Wednesday, June 7

TNB’s earnings remain supportive


KUCHING: Tenaga Nasional Bhd’s (TNB) earnings remain firm although there was no immediate news on the tariff hike.OSK Research Sdn Bhd (OSK Research) in a research report cited that the spike in energy prices due to the record cold winter has little impact on TNB’s earnings as there were concerns that higher coal prices will erode into its profit.

It noted that with the Northern Hemisphere was experiencing its most severe winter in many years, energy prices ranging from coal to natural gas have risen marginally. The situation also led to oil prices rising above US$82 per barrel while Newcastle coal’s price was US$88 per tonne up from US$72 per tonne in October 2009.

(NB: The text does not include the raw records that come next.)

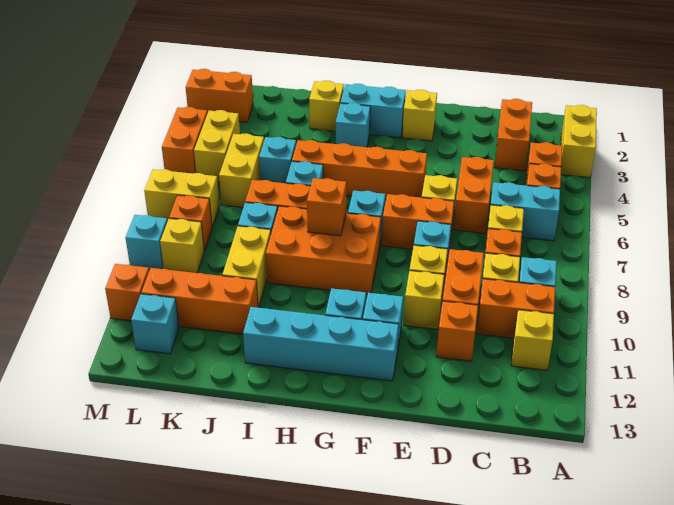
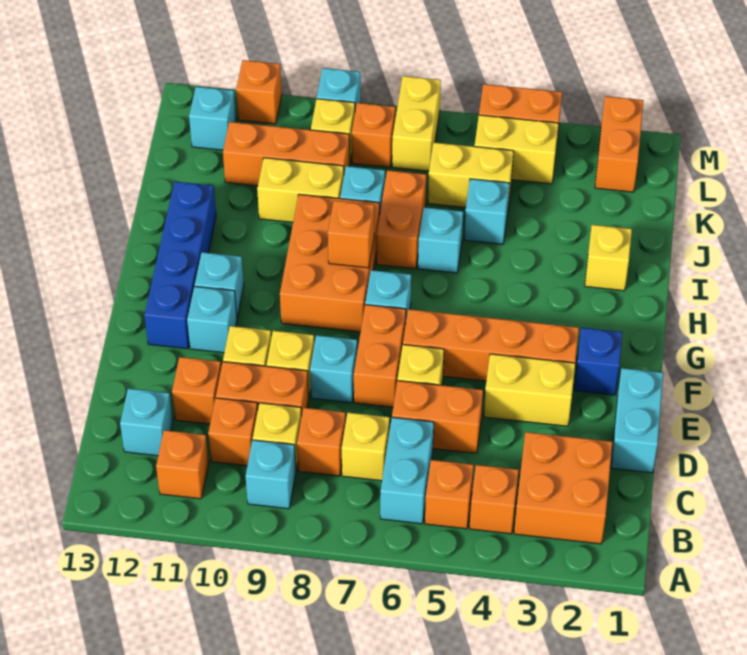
yellow 1x2 brick [561,105,597,178] -> yellow 1x2 brick moved to [484,354,575,426]
orange 1x2 brick [477,279,555,338] -> orange 1x1 brick [208,398,258,466]
yellow 1x1 brick [511,310,554,370] -> orange 1x1 brick [156,430,209,499]
orange 1x2 brick [494,99,532,171] -> orange 2x2 brick [514,432,613,544]
yellow 1x1 brick [402,90,437,141] -> blue 1x1 brick [574,328,623,395]
orange 1x4 brick [292,140,427,200] -> orange 1x4 brick turned to [403,309,579,381]
cyan 1x4 brick [243,307,399,381] -> blue 1x4 brick [144,182,216,349]
cyan 1x2 brick [341,84,406,138] -> cyan 1x2 brick moved to [611,368,663,473]
cyan 1x1 brick [336,103,370,147] -> cyan 1x1 brick moved to [120,388,173,456]
orange 1x3 brick [141,268,258,334] -> orange 1x3 brick turned to [223,122,350,186]

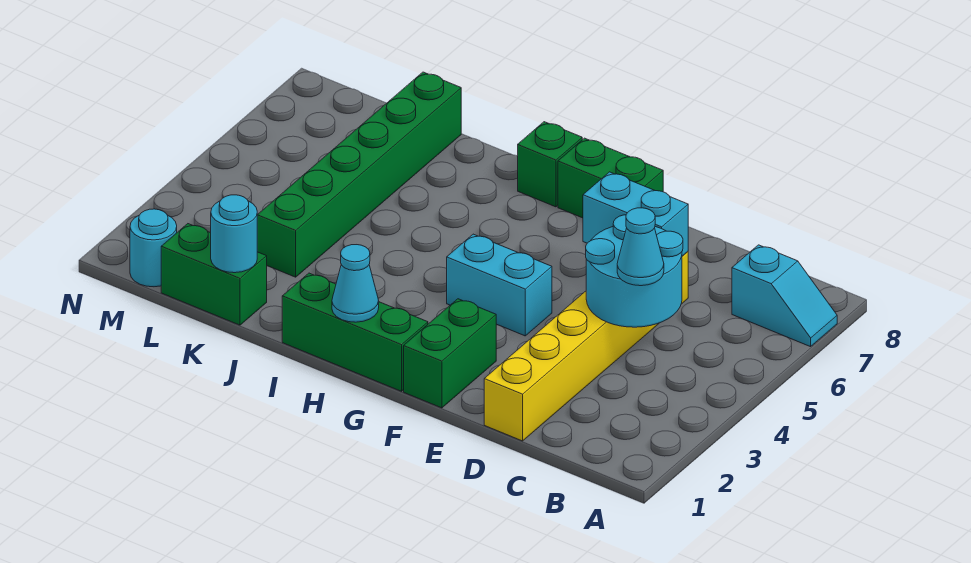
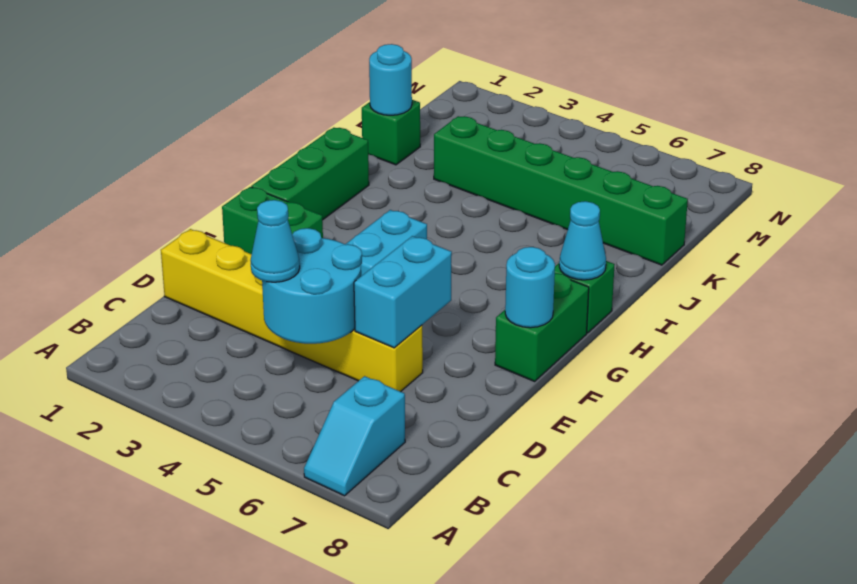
cyan 1x1 cone [332,245,379,322] -> cyan 1x1 cone moved to [559,201,606,280]
green 1x2 brick [161,224,267,325] -> green 1x1 brick [362,100,420,165]
cyan 1x1 round brick [130,209,177,287] -> cyan 1x1 round brick moved to [505,247,555,328]

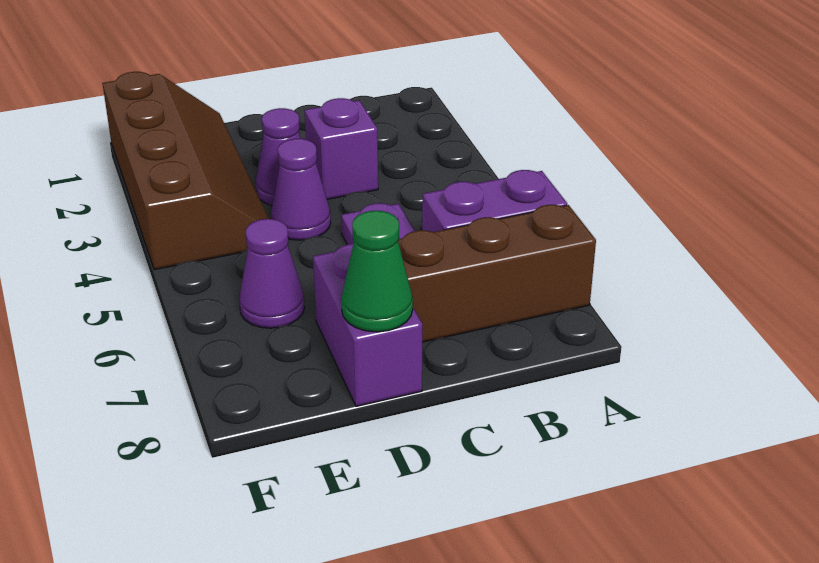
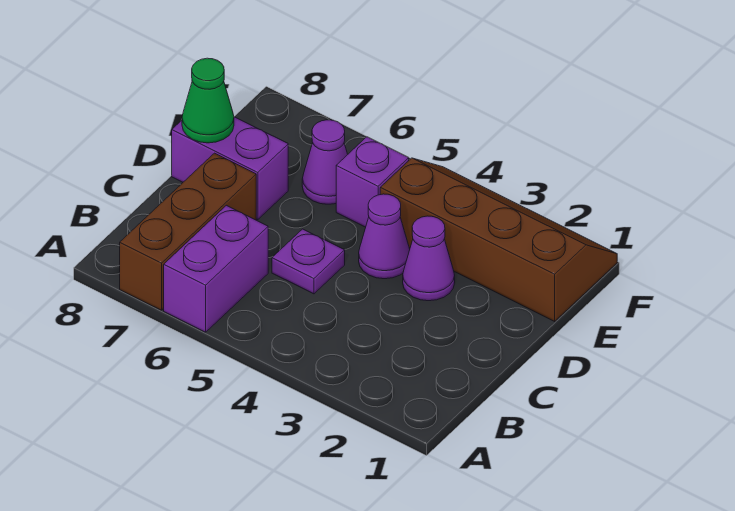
purple 1x1 brick [305,98,378,199] -> purple 1x1 brick moved to [336,137,409,227]
brown 2x4 slope [102,72,269,270] -> brown 2x4 slope turned to [380,158,617,321]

As TNB bought the bulk of its coal from Indonesia where the price was cheaper by some 10 per cent to 15 per cent, the company’s earnings will not be severely affected by the jump of coal prices recently.

Nonetheless, the research firm believed that coal prices were still manageable as its forecast did not incorporate the effects of a tariff hike and thus any delay would not impact the estimates of TNB’s earnings.

Meanwhile, OSK Research also noted that tariff was not discussed at the recent Cabinet meeting whilst Domestic Trade Cooperative and Consumerism Minister Datuk Seri Ismail Sabri Yaakob stated that the subsidies on flour, sugar and gas would be retained.

The research firm believed that Ismail referred to the subsidy on liquefied petroleum gas (LPG), which was generally used as cooking gas in Malaysia rather than the subsidy on natural gas mainly for power generation and industrial use in Malaysia.

Apart from that, OSK Research still estimated that Asean gas prices were at RM32 per millions of British thermal units (mmbtu) and that gas for the power sector should be at a subsidized RM12 per mmbtu.

This meant that a 20 per cent hike in gas prices was due, with a corresponding 5 per cent to 6 per cent hike in electricity tariffs, or a 1 per cent effective hike in TNB tariffs, being justified.

In the meantime, there was a possibility that the tariff adjustment may be delayed as the Government is committed to reducing the petrol subsidy. OSK Research observed that tariffs have a far larger impact on TNB’s core net profits rather than change in coal prices based on its sensitivity analysis.

It pointed out that even if cold weather did not bring about a temporary spike in coal prices, the impact to TNB was not that significant while the lack of a tariff hike might mean weighing some selling pressure on TNB’s shares.

Therefore, OSK Research maintained its optimistic outlook on TNB and pegged its share price at RM9.38 per share.

On the other hand, AmResearch Sdn Bhd (AmResearch) said TNB would only adjust electricity tariff based on the gas price factor and exclude other variables. It noted that natural gas prices has surged by 74 per cent and coal prices by 17 per cent since early November last year due to the stronger demand in winter.

It also observed that TNB would need to pay higher capacity charges amounting to RM800 million for financial year 2010 compared with RM200 million in financial year 2009 for the 1,400 Megawatt (MW) Jimah coal-fired power plant.

It added that Jimah’s capacity charge will go up to RM1 billion in financial year 2011.

AmResearch believed that TNB’s electricity tariffs would nevertheless be reviewed some time between January and February this year given the Government’s bi-annual energy review policy.

Thus, AmResearch remained positive on the prospects of TNB due to a strengthening ringgit, which will elevate the company’s future earnings, continuing policy emphasis in moving to a more market-based tariff mechanism and potential write-back of RM300 million to RM400 million provisions made in financial year 2008.

The research firm pegged TNB’s fair value at RM9.90 per share.